Learning more about the women at the time was something I was pleased to see, because a lot of the time, though there is sometimes a iconic lesbian or two who get commemorated for doing brilliant things to help, it is mainly focussed on the care and activism they did to assist mostly gay men. I had no idea about the extent of the impact medically on women. But then again, isn't this always the way with medicine. The facts laid out like that are really something though; the statistics, the politicians doing nothing even after they'd put that CARE act into place, as the number of women dying just rose and rose. We don't hear very much about the women who fought and died to this too.
The width of history across America conveyed in this was really great, I knew some of the history in San Francisco but a lot out there focusses heavily on New York and ACTUP there especially (not to say that's wrong to do!), But hearing about the first AIDS march from Castro to Civic Centre and realising I've walked that same route, as I'm sure countless people have, with that same faction of the Sisters of Perpetual Indulgence (will always be grateful for the time I got to spend with the wonderful Sister Roma in my short year there!), was special to me. We didn't walk for the same thing, but in similar sombre quiet for the people who were killed at Pulse in 2016. And I listened to people shout and cry on those very same steps as they did back then. I repeat, it's all so close and all so connected.
In Harry Nicholas's A Trans Man Walks into a Gay Bar, he speaks of gaps in queer people's past and in our futures because of the HIV/AIDS epidemic, how because of this devastating loss we are only really just beginning to see what futures look like for LGBTQ+ people, to grow old together, to exist publicly together, because those that should have been doing that already never got the chance to, you really fully get the sense of that in this book.
This was beautifully written and taught me so much, I feel more connected to that time and even more empathetic to everything they went through, fought for, and are still fighting for.
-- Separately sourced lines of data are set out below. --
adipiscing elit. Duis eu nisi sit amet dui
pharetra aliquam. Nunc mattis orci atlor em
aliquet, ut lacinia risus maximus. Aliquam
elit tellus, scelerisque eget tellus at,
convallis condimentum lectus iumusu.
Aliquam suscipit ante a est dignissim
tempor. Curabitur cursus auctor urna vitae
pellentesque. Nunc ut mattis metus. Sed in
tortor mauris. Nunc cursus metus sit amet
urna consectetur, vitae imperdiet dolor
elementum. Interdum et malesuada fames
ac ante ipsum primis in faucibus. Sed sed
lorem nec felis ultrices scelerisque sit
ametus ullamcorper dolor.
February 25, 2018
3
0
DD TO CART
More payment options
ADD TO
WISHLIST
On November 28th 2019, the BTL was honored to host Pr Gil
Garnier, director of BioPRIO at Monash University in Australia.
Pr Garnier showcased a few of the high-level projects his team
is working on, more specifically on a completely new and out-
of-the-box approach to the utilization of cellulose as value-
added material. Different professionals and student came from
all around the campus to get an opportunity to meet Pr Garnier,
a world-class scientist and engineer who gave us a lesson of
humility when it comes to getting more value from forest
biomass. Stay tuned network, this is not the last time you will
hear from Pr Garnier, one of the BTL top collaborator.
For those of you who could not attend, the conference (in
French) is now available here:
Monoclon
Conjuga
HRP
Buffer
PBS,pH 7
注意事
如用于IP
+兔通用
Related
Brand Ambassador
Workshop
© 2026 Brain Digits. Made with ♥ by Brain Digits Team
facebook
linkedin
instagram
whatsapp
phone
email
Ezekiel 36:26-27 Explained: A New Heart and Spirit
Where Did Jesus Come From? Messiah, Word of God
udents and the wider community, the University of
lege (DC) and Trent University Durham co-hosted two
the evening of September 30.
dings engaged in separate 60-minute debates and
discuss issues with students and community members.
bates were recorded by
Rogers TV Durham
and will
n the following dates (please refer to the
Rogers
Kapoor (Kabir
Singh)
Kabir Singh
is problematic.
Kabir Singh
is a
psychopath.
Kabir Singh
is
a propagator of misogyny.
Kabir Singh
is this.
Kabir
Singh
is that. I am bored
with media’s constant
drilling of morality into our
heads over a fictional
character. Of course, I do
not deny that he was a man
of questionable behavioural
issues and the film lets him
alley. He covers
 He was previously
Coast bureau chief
Decades of fighting. The statistics at the end are shocking and I hope so much we can continue to make progress for people affected in all walks of life. I feel such admiration and gratitude for those that came before me and hope we can continue to work in ways that do right by them.
"We send this message to America: We are the lesbians and gay men of San Francisco, and although we are again surrounded by uncertainty and despair, we are survivors, we shall survive again, and we shall be the strongest and most gentle people on Earth." - Cleve Jones, Nov 27th 1985.

Netgalley ARC - This tells the important history of the AIDS epidemic and AIDS activism. It's well-written and as digestable as possible for such a difficult topic. My only gripe is that the Stonewall chapter is missing the importance of black trans women like Marsha P Johnson. Trans people were mentioned in other places, but we can't erase transness from Stonewall.